Perangkat Otonomi daerah
·         Pemerintah Daerah
·         Dewan Perwakilan Rakyat Daerah(DPRD)
·         Lembaga teknis daerah
·         Dinas Daerah
·         Wakil kepala daerah
·         Sekretariat Daerah
C.    Konsep dan Prinsip-Prinsip Otoda
Konsep otoda
1.      Penyerahan sebanyak mungkin kewenangan pemerintahan dalam hubungan domestik kepada daerah;
2.      Penguatan peran DPRD sebagai representasi rakyat local dalam pemilihan dan penetapan Kepala Daerah;
3.      Pembangunan tradisi politik yang lebih sesuai dengan kultur berkualitas tinggi dngan tingkat akseptabilitas yang tinggi pula;
4.      Peningkatan efektifitas fungsi-fungsi pelayanan eksekutif;
5.      Peningkatan efisiensi administrasi keungan daerah;
6.      Pengaturan pembagian sumber-sumber pendapatan daerah;
7.      Pemberian keleluasaan kepala daerah dan optimalisasi upaya pemberdayaan masyarakat.
Prinsip-prinsip otoda
1.       Penyelenggaraan otonomi daerah dilaksanakan dengan memperhatikan aspek demokrasi, keadilan, pemerataan, serta potensi dan keaneragaman daerah.
2.      Pelaksanaan otonomi daerah didasarkan pada otonomi luas,nyata,dan bertanggung jawab.
3.      Pelaksanaan otonomi daerah yang luas dan utuh diletakkan pada daerah kabupaten dan daerah kota, sedang pada daerah provinsi merupakan otonomi yang terbatas.
4.      Pelaksanaan otonomi daerah harus sesuai dengan konstituasi negara sehingga tetap terjamin hubungan yang serasi antara pusat dan daerah serta antar daerah.
5.      Pelaksaan otonomi daerah harus lebih meningkat kan kemandirian daerah otonom, dan karenanya dalam daerah kabupaten dan kota tidak ada lagi wilayah administrasi .Demikian pula dikawasan-kawasan khusus yang dibina oleh pemerintah atau pihak lain,seperti badan otoritas, kawasan pelabuhan, kawasan perumahan, kawasan industri kawasan perkebunan dll.
6.      Pelaksanaan otonomi daerah harus lebih meningkatkan peranan dan fungsi badan legislatif daerah, baik fungsi legislasi, fungsi pengawasan maupun fungsi anggaran atas penyelenggaraan pemerintah daerah.

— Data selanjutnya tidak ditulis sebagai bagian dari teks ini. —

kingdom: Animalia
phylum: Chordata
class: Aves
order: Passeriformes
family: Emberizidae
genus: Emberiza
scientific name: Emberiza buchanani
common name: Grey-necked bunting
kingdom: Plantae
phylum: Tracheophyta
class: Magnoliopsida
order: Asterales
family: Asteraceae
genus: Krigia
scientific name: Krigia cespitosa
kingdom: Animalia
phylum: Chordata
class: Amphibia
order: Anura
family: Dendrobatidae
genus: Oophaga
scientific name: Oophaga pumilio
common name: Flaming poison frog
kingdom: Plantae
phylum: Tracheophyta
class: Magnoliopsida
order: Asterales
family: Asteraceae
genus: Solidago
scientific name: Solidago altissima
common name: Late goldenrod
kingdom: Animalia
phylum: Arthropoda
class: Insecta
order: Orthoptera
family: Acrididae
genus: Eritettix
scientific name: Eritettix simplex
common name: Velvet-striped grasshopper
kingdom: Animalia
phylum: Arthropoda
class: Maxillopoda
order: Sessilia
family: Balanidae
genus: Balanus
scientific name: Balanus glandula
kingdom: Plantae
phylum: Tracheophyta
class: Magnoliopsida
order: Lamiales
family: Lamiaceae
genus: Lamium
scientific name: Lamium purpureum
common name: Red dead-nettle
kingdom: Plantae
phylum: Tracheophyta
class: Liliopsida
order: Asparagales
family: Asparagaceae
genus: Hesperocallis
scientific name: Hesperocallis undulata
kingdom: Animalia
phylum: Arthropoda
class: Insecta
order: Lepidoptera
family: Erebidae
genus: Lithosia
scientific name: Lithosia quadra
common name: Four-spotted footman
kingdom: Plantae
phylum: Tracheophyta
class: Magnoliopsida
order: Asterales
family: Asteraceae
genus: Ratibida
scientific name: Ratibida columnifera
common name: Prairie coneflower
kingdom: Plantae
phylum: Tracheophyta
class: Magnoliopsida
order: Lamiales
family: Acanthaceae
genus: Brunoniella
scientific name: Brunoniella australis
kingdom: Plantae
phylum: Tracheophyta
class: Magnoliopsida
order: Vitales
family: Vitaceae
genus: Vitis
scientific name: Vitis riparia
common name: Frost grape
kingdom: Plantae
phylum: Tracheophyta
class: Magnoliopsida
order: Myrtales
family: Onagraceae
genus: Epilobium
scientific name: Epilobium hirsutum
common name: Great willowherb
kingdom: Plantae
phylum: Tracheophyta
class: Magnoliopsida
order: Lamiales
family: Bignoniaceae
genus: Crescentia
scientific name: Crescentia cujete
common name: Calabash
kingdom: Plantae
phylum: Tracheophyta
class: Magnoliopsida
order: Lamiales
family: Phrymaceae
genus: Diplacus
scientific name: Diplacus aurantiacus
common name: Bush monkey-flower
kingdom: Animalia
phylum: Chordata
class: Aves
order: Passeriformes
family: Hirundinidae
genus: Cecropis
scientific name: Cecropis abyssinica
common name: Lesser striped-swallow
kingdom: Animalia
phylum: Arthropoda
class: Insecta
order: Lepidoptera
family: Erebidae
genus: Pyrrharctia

7.      Pelaksanaan asa dekonsentrasi diletakkan pada daerah propinsi dan kedudukanya sebagai wilayah administrasi untuk melaksanakan kewenangan pemerintah tertentu yang dilimpahkan pada gurbenur sebagai wakil pemerintah.
8.      Pelaksaan asas tugas pembantuan dimungkinkan ,tidak hanya dari pemerintah kepada daerah , tetapi juga dari pemerintah dan daerah kepala desa yang disertai dengan pembiyaan, sarana dan prasarana, serta sumber daya manusia dengan kewajiban melaporkan pelaksaan dan mempertanggungjawabkan kepada yang menugaskan.